Eigentum finanzieren statt Miete zahlen ist das Stichwort. Man muss ja nicht gleich mit einem Einfamilienhaus anfangen, aber wer bereits früh eine Studentenbude finanziert, hat später ganz andere Möglichkeiten. Und die Tilgungsrate bei einer langen Laufzeit liegt beim derzeitigen Zinsniveau kaum über der marktüblicher Mieten.

Keine Finanzierung mit negativem Schufa-Eintrag

Dennoch ist es nicht ganz so einfach, an einen Kredit zu kommen. Grundvoraussetzung ist zunächst, dass man keinen negativen Schufa-Eintrag hat. Als nächstes sollte man sich mit dem Immobilienmarkt vertraut machen. Wie viel Geld kann man monatlich abzahlen? In welcher Wohngegend soll die Wohnung sein? Wie ist die Bausubstanz der Immobilie? Stehen in naher Zukunft mögliche Sanierungen an?

Einfach eine Wohnung zu mieten, ist da sicherlich einfacher. Aber wer später nicht von ungeplanten Kosten überrascht werden will, sollte sich informieren. Ist eine potenzielle Immobilie gefunden, heißt es, Angebote einzuholen. Kredite gibt es in jedem Fall aber nur gegen eine entsprechende Sicherheit. Ein unbefristeter Arbeitsvertrag ist da von Vorteil, im Zweifel können aber auch die Eltern eine Bürgschaft übernehmen.

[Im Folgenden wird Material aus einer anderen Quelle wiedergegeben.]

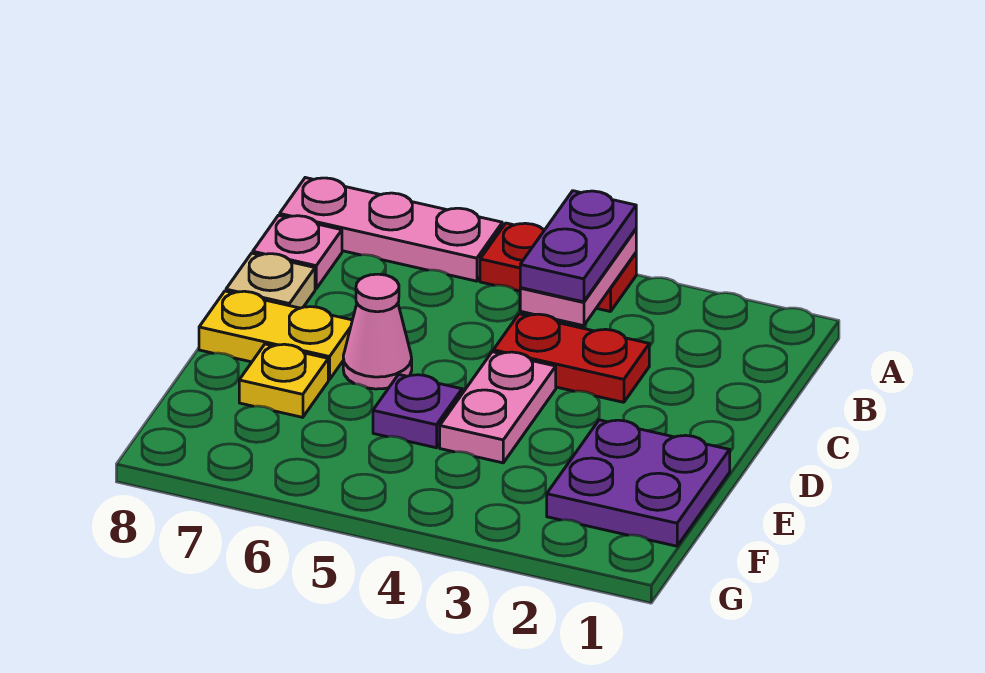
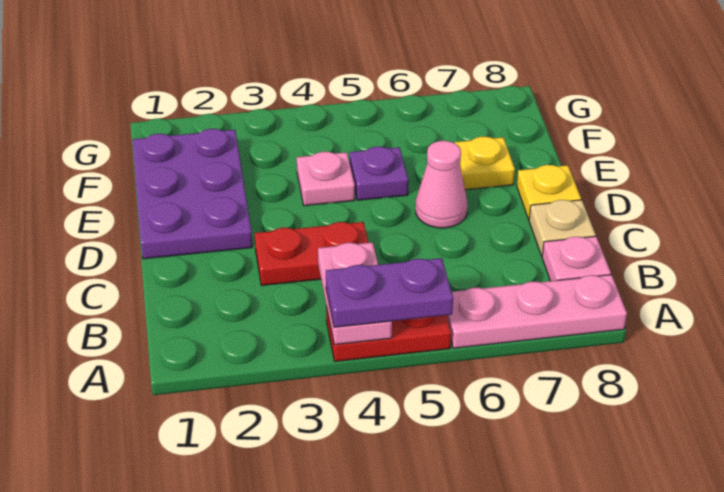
purple 1x2 plate [520,191,636,302] -> purple 1x2 plate turned to [326,258,453,327]
pink 1x2 plate [440,352,556,463] -> pink 1x1 plate [297,152,355,206]
yellow 1x2 plate [199,291,352,380] -> yellow 1x1 plate [517,165,581,219]
purple 2x2 plate [547,420,730,546] -> purple 2x3 plate [132,129,252,259]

Immobilienfinanzierung erfordert Sicherheiten

Als Sicherheit kann man die künftige Immobilie mit bis zu 80 Prozent des Kaufpreises beleihen. Für den restlichen Betrag braucht man weitere Sicherheiten. Außerdem sollte man bedenken, dass mit dem Erwerb von Eigentum weitere Kosten anfallen. Neben Steuern sind das in erster Linie Makler- und Notarkosten. Während man um etwaige Maklerkosten bei einem Privatkauf noch herumkommt, muss man die Notarkosten in jedem Fall bezahlen. Diese richten sich nach dem Objektpreis.

Zudem sollten Sie berücksichtigen, ob in der Wunschimmobilie Renovierungsarbeiten notwendig sind. Auch diese Kosten können Sie zum Teil mitfinanzieren. Man spricht dann von einer 105-Prozent-Finanzierung. In jedem Fall brauchen Sie aber Sicherheiten über die gesamte Kreditsumme. Das kann auch das elterliche Haus sein.

Erfüllen Sie diese Voraussetzungen, steht einer Immobilienfinanzierung ohne Eigenkapital nichts mehr im Wege.